Dataset entries
──────────────────────────────
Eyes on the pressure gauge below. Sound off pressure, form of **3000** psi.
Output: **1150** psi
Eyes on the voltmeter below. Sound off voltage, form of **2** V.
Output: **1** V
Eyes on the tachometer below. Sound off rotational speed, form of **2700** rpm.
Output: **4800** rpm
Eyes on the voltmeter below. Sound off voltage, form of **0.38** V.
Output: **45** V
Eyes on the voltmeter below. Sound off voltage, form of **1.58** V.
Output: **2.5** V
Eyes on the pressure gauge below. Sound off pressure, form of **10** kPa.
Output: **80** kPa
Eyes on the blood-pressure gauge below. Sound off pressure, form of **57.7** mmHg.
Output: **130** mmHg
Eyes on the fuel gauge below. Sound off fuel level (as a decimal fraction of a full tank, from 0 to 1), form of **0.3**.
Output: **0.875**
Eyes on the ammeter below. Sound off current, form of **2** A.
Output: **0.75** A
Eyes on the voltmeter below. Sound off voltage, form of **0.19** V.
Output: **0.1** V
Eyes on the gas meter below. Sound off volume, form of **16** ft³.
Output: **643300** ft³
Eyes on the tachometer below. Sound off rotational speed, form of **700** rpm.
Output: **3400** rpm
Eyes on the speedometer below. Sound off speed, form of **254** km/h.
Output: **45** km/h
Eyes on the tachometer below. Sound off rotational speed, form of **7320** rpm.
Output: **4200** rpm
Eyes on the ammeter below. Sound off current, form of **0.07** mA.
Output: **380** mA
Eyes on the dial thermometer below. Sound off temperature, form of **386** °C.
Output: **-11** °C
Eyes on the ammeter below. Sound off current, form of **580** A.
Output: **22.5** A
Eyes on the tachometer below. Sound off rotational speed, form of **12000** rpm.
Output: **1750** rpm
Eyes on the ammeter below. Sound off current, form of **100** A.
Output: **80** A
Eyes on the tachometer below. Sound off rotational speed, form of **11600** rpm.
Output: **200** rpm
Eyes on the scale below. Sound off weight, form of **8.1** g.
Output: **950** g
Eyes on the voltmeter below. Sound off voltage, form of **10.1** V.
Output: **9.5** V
──────────────────────────────
▶ EXERCISE BRIEF: Repeat every one of the entries above, line for line, without changing anything.

▶ FINISHED TASK:
Eyes on the pressure gauge below. Sound off pressure, form of **3000** psi.
Output: **1150** psi
Eyes on the voltmeter below. Sound off voltage, form of **2** V.
Output: **1** V
Eyes on the tachometer below. Sound off rotational speed, form of **2700** rpm.
Output: **4800** rpm
Eyes on the voltmeter below. Sound off voltage, form of **0.38** V.
Output: **45** V
Eyes on the voltmeter below. Sound off voltage, form of **1.58** V.
Output: **2.5** V
Eyes on the pressure gauge below. Sound off pressure, form of **10** kPa.
Output: **80** kPa
Eyes on the blood-pressure gauge below. Sound off pressure, form of **57.7** mmHg.
Output: **130** mmHg
Eyes on the fuel gauge below. Sound off fuel level (as a decimal fraction of a full tank, from 0 to 1), form of **0.3**.
Output: **0.875**
Eyes on the ammeter below. Sound off current, form of **2** A.
Output: **0.75** A
Eyes on the voltmeter below. Sound off voltage, form of **0.19** V.
Output: **0.1** V
Eyes on the gas meter below. Sound off volume, form of **16** ft³.
Output: **643300** ft³
Eyes on the tachometer below. Sound off rotational speed, form of **700** rpm.
Output: **3400** rpm
Eyes on the speedometer below. Sound off speed, form of **254** km/h.
Output: **45** km/h
Eyes on the tachometer below. Sound off rotational speed, form of **7320** rpm.
Output: **4200** rpm
Eyes on the ammeter below. Sound off current, form of **0.07** mA.
Output: **380** mA
Eyes on the dial thermometer below. Sound off temperature, form of **386** °C.
Output: **-11** °C
Eyes on the ammeter below. Sound off current, form of **580** A.
Output: **22.5** A
Eyes on the tachometer below. Sound off rotational speed, form of **12000** rpm.
Output: **1750** rpm
Eyes on the ammeter below. Sound off current, form of **100** A.
Output: **80** A
Eyes on the tachometer below. Sound off rotational speed, form of **11600** rpm.
Output: **200** rpm
Eyes on the scale below. Sound off weight, form of **8.1** g.
Output: **950** g
Eyes on the voltmeter below. Sound off voltage, form of **10.1** V.
Output: **9.5** V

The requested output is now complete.